Geneva took the court up on its offer and now argues that its claims are ripe because: (1) its objection to the mandate remains unchanged despite the issuance of the proposed rules; and (2) it has already begun negotiating the terms of its student health insurance plan for the 2013-2014 plan year (which begins on August 1, 2013 (ECF No. 32 ¶ 74)), and must now choose between making available insurance subject to the objectionable proposed rules and eliminating its student health insurance plan altogether. (ECF No. 81-1.)

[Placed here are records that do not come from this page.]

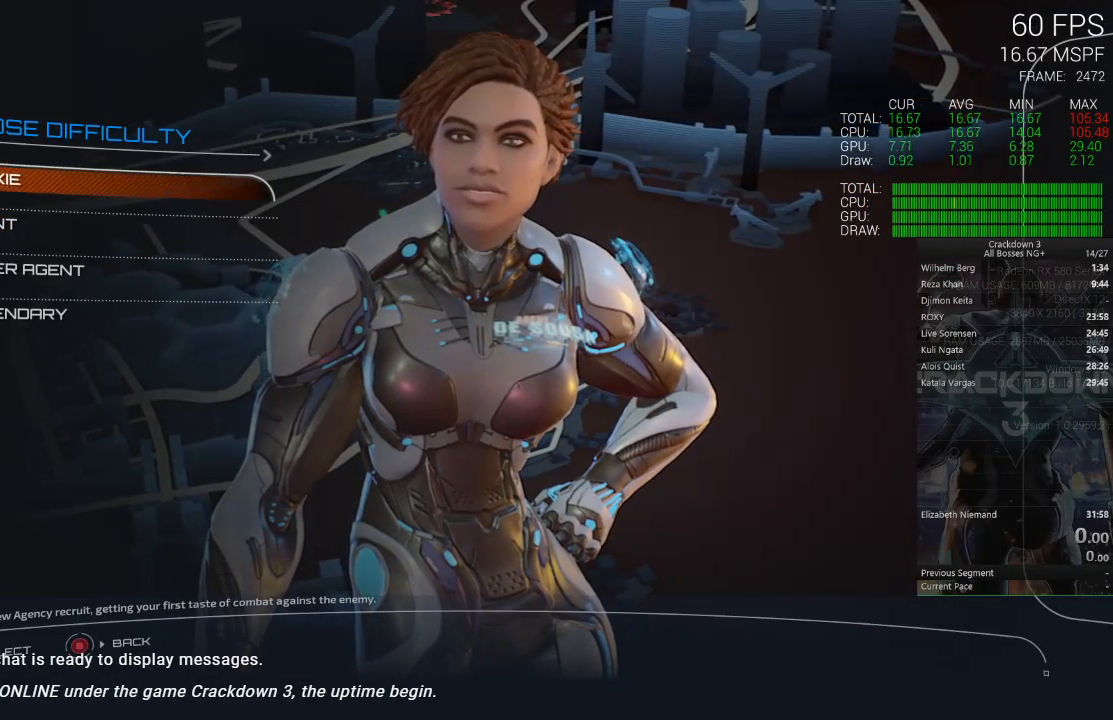
{"buttons": [], "left_stick": "center", "right_stick": "center", "events": []}
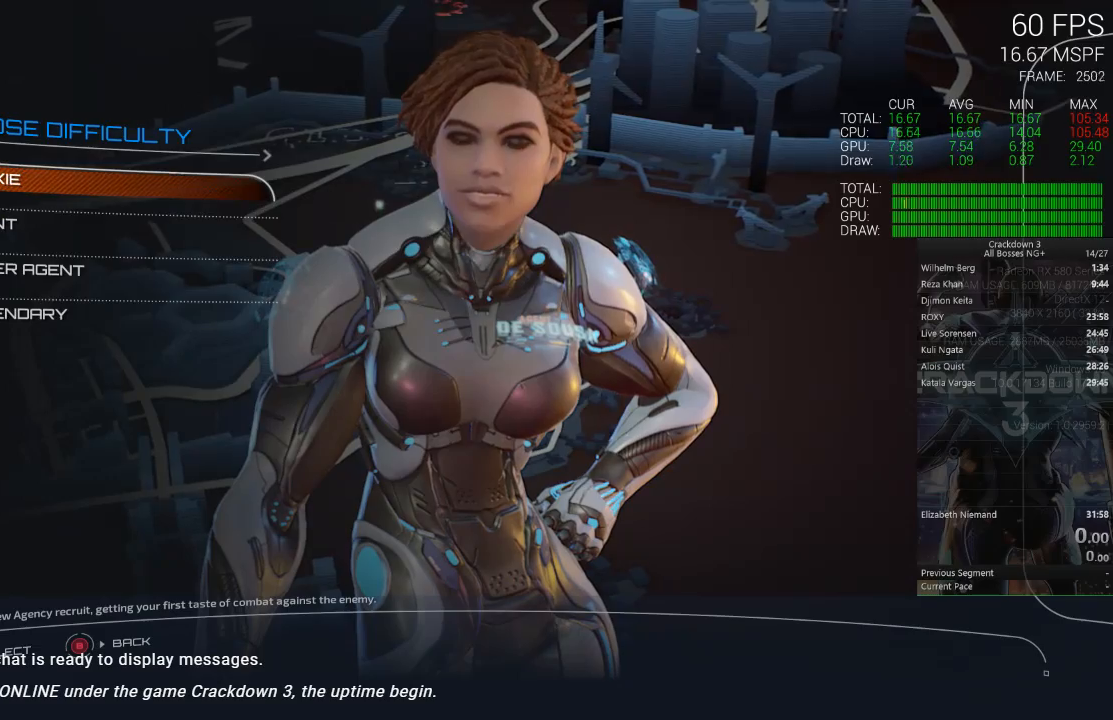
{"buttons": [], "left_stick": "center", "right_stick": "center", "events": []}
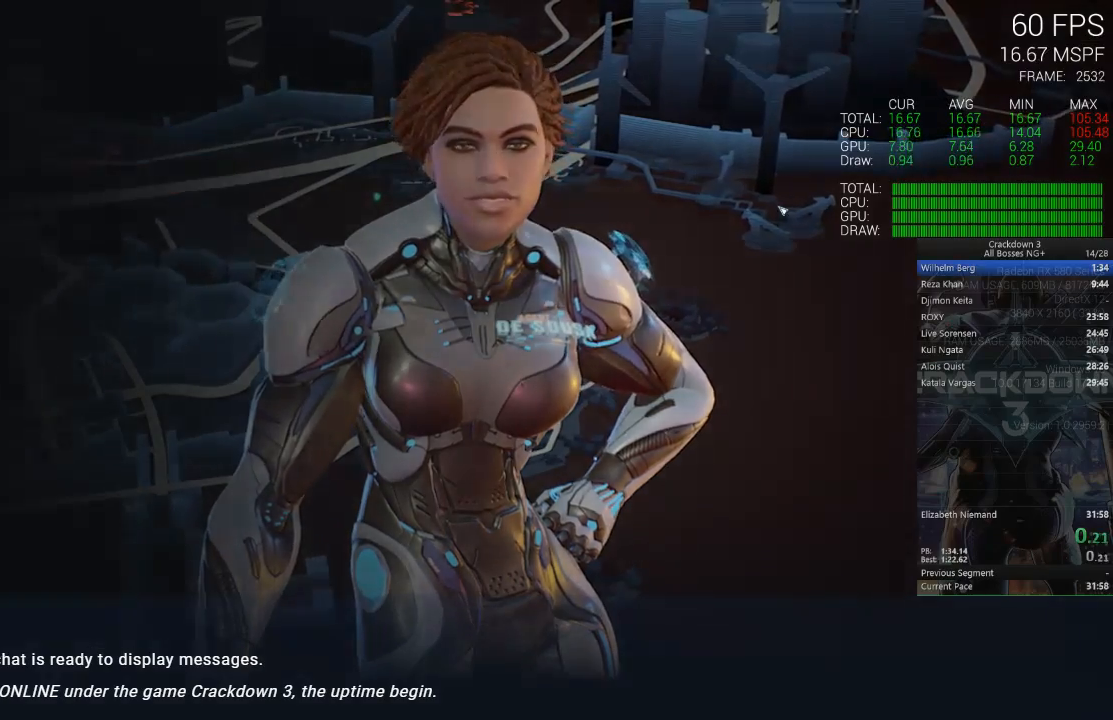
{"buttons": [], "left_stick": "center", "right_stick": "center", "events": []}
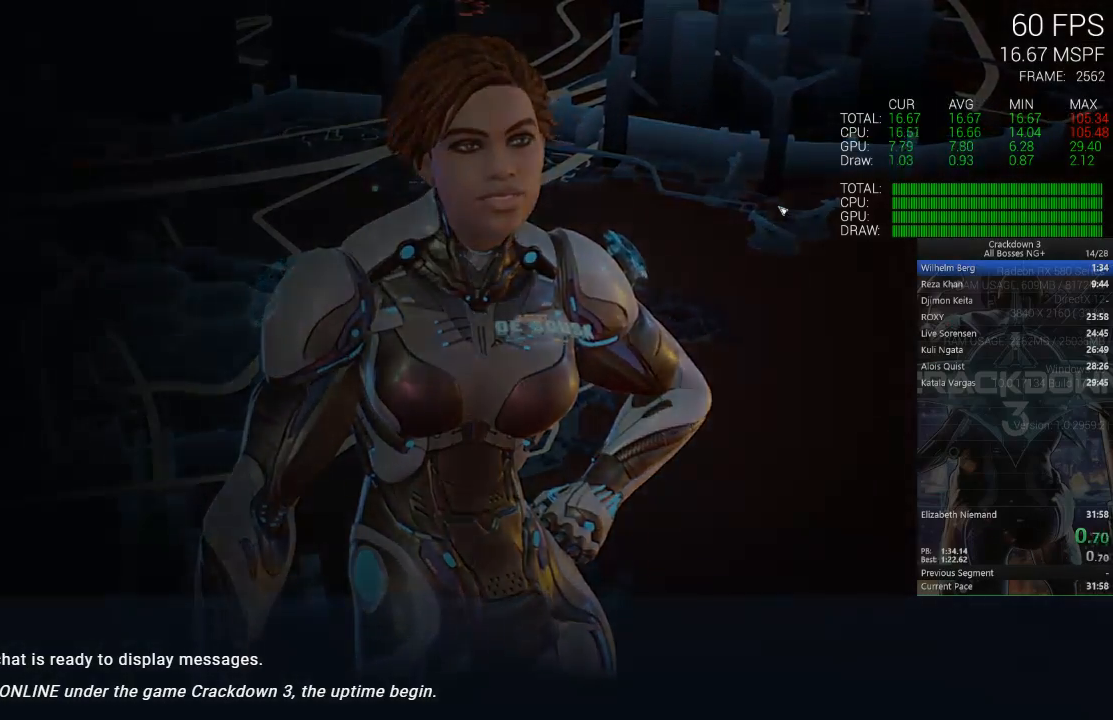
{"buttons": [], "left_stick": "center", "right_stick": "center", "events": []}
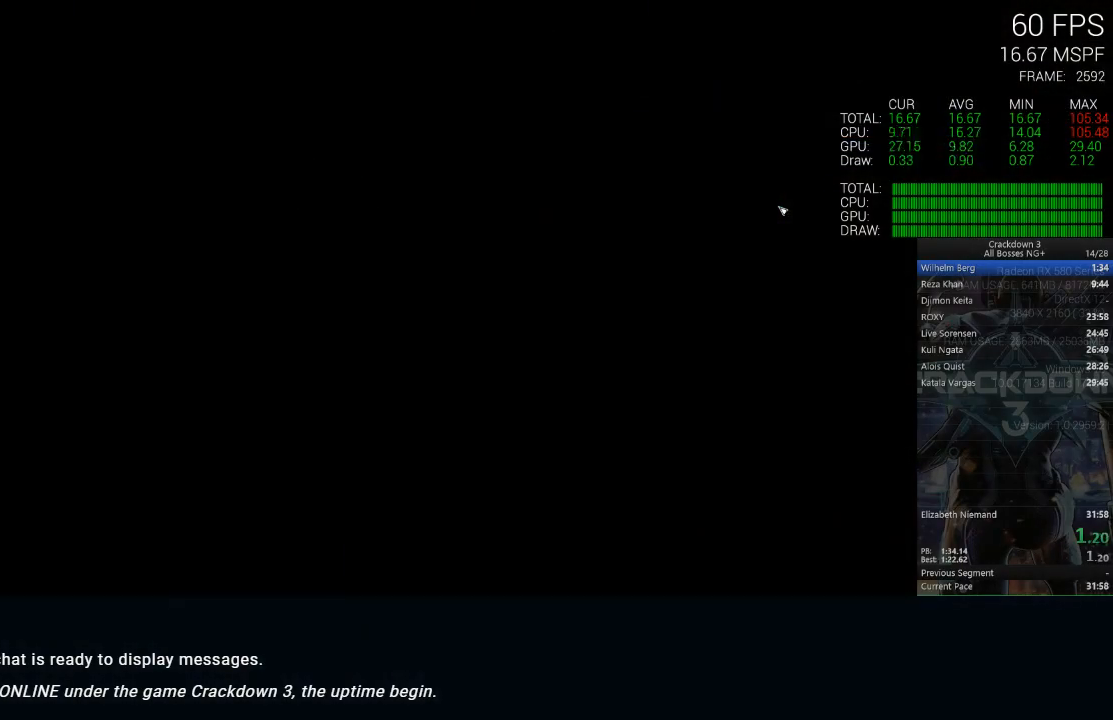
{"buttons": ["X"], "left_stick": "center", "right_stick": "center", "events": [[233, "X", "down"]]}
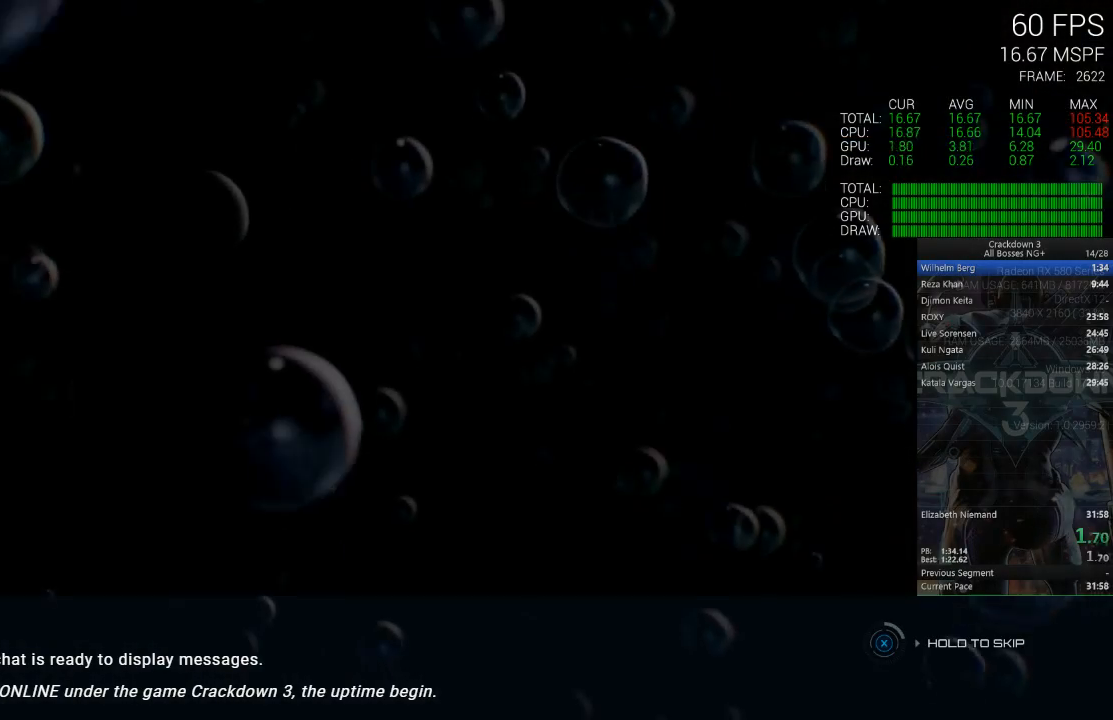
{"buttons": ["X"], "left_stick": "center", "right_stick": "center", "events": []}
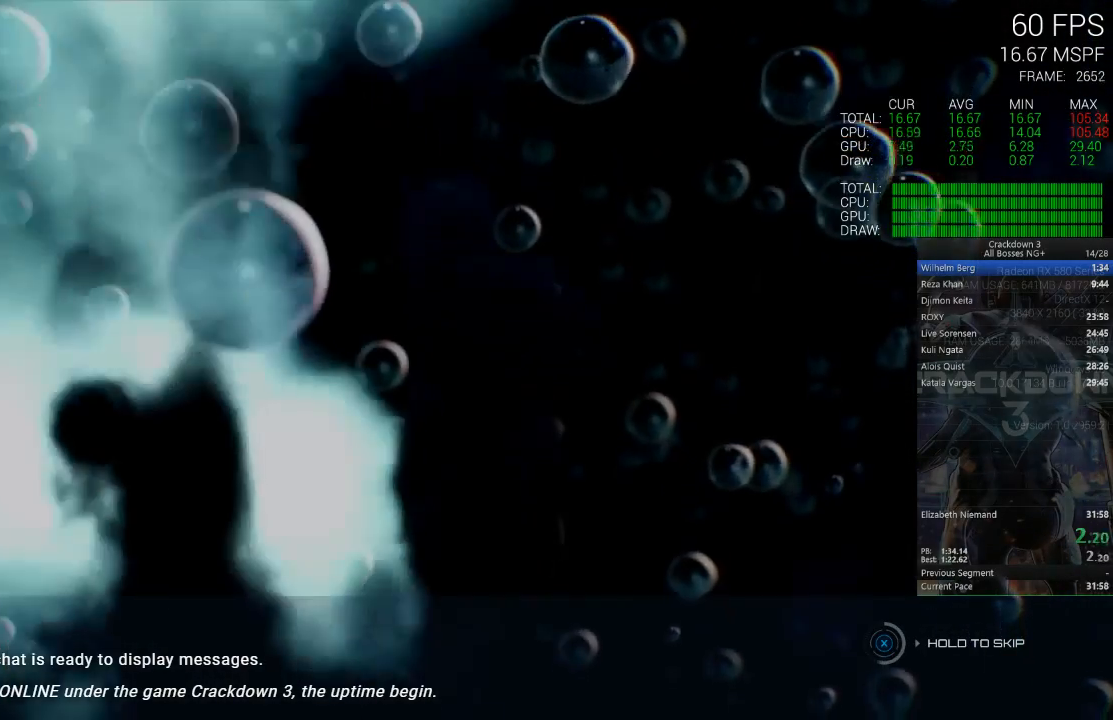
{"buttons": ["X"], "left_stick": "center", "right_stick": "center", "events": []}
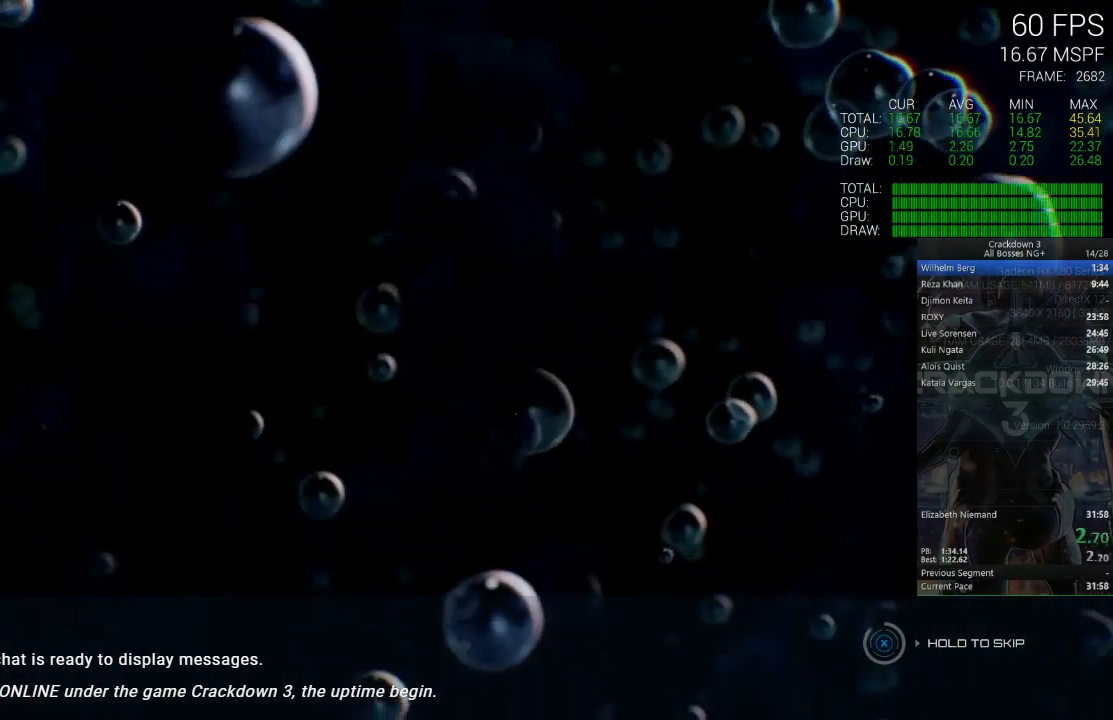
{"buttons": ["X"], "left_stick": "center", "right_stick": "center", "events": []}
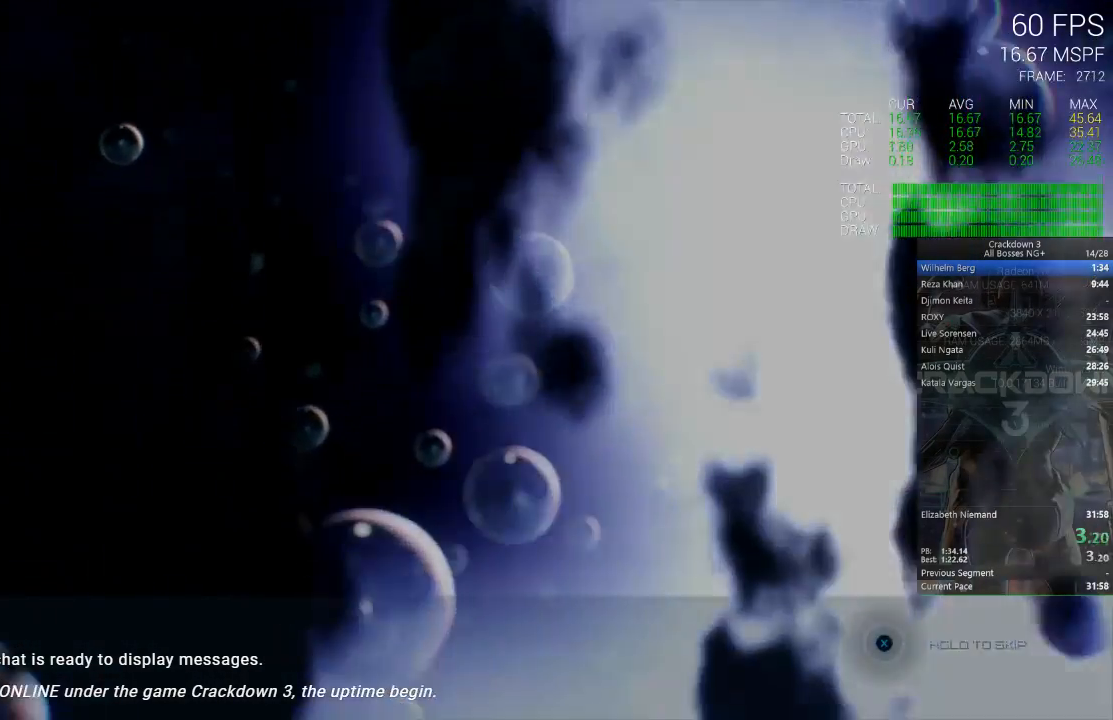
{"buttons": [], "left_stick": "center", "right_stick": "center", "events": [[100, "X", "up"]]}
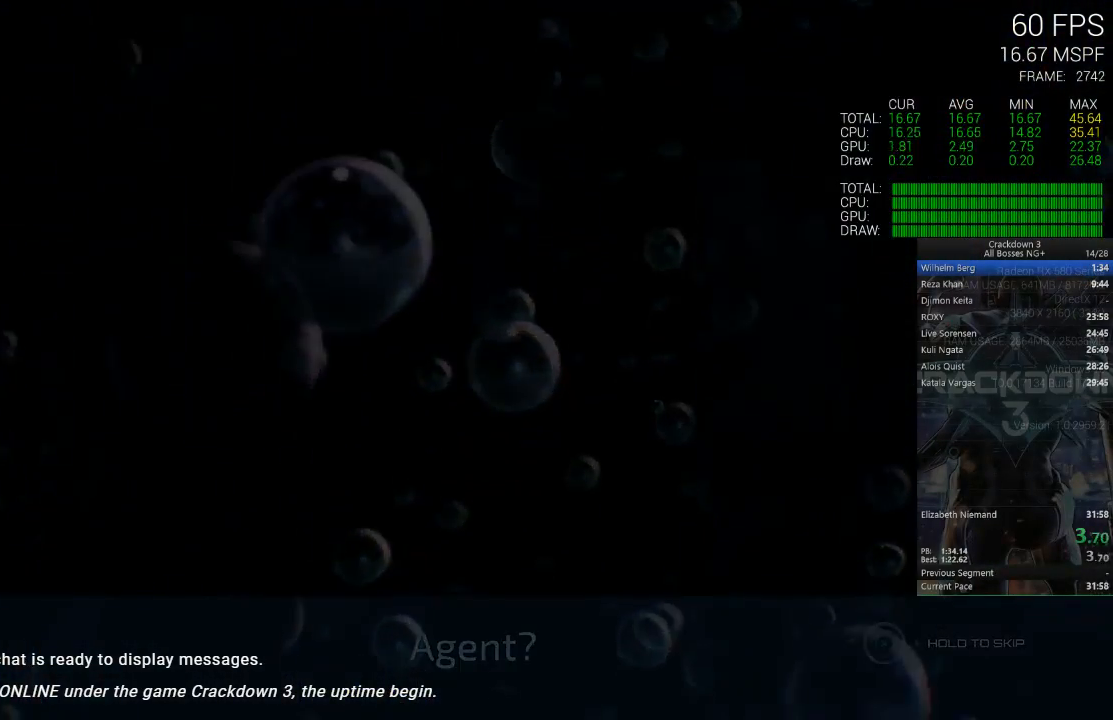
{"buttons": ["X"], "left_stick": "center", "right_stick": "center", "events": [[383, "X", "down"]]}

Defendants respond that "Geneva cannot create jurisdiction over its challenge to the current regulations, which will never be enforced against it, by asserting that it will object to any new rules defendants promulgate." (ECF No. 85 at 6.)*fn3 In support, defendants cite decisions from several courts across the country finding that claims by entities similar to Geneva are not yet ripe. (Id. at 7-8.) Defendants also argue that the proposed rules are not final agency action and are not subject to judicial review. (Id. at 3-5.)

II. Standard of Review

A motion to reconsider "must rely on at least one of three grounds: 1) intervening change in controlling law, 2) availability of new evidence not previously available, or 3) need to correct a clear error of law or prevent manifest injustice." Waye v. First Citizen's Nat'l Bank, 846 F. Supp. 310, 313-14 (M.D. Pa. 1994), aff'd, 31 F.3d 1175 (3d Cir. 1994). By reason of the interest in finality, at least at the district court level, motions for reconsideration should be granted sparingly; the parties are not free to relitigate issues the court has already decided. Rottmund v. Continental Assurance Co., 813 F. Supp. 1104, 1107 (E.D. Pa. 1992). Stated another way, a motion for reconsideration is not properly grounded in a request for a district court to rethink a decision it, rightly or wrongly, has already made. Williams v. Pittsburgh, 32 F. Supp. 2d 236, 238 (W.D. Pa. 1998). "Motions for reconsideration may not be used 'as a means to argue new facts or issues that inexcusably were not presented to the court in the matter previously decided.'" Knipe v. SmithKline Beecham, 583 F. Supp. 2d 553, 586 (E.D. Pa. 2008) (citing Brambles USA, Inc. v. Blocker, 735 F. Supp. 1239, 1240 (D. Del. 1990)). Such motions may not be "'used to revisit or raise new issues with the benefit of 'the hindsight provided by the court's analysis."" Id. (citing Marshak v. Treadwell, No. 95-3794, 2008 WL 413312 at *7 (D. N.J. Feb. 13, 2008)). With regard to the third ground, litigants are cautioned to "'evaluate whether what may seem to be a clear error of law is in fact simply a point of disagreement between the Court and the litigant.'" Waye, 846 F. 314 n.3 (citing Atkins v. Marathon LeTourneau Co., 130 F.R.D. 625, 626 (S.D. Miss. 1990)).

III. Discussion

A. Geneva's Basis for Reconsideration

Geneva's motion is primarily directed at the short timeframe within which it must now negotiate the terms of its student health insurance plan. The next plan year for the student health insurance plan begins on August 1, 2013. See ECF No. 32 ¶ 74. Kenneth A. Smith, Geneva's president, asserts in his declaration that, as of April 5, 2013, "officials have already been communicating with First Risk Advisors about the student health plan for the 2013-14 school year." (ECF No. 81-1 ¶ 2.) Based upon those discussions, Geneva determined that "[t]here is a significant probability that [it] will simply cease facilitating health insurance coverage for its students . . . given the moral and religious unacceptability of the 'accommodation' set forth in the [proposed rules]." (Id. ¶ 4.) If Geneva chooses to eliminate its student health insurance plan, it must provide notice to its students no later than May 13, 2013. (Id. ¶ 6.)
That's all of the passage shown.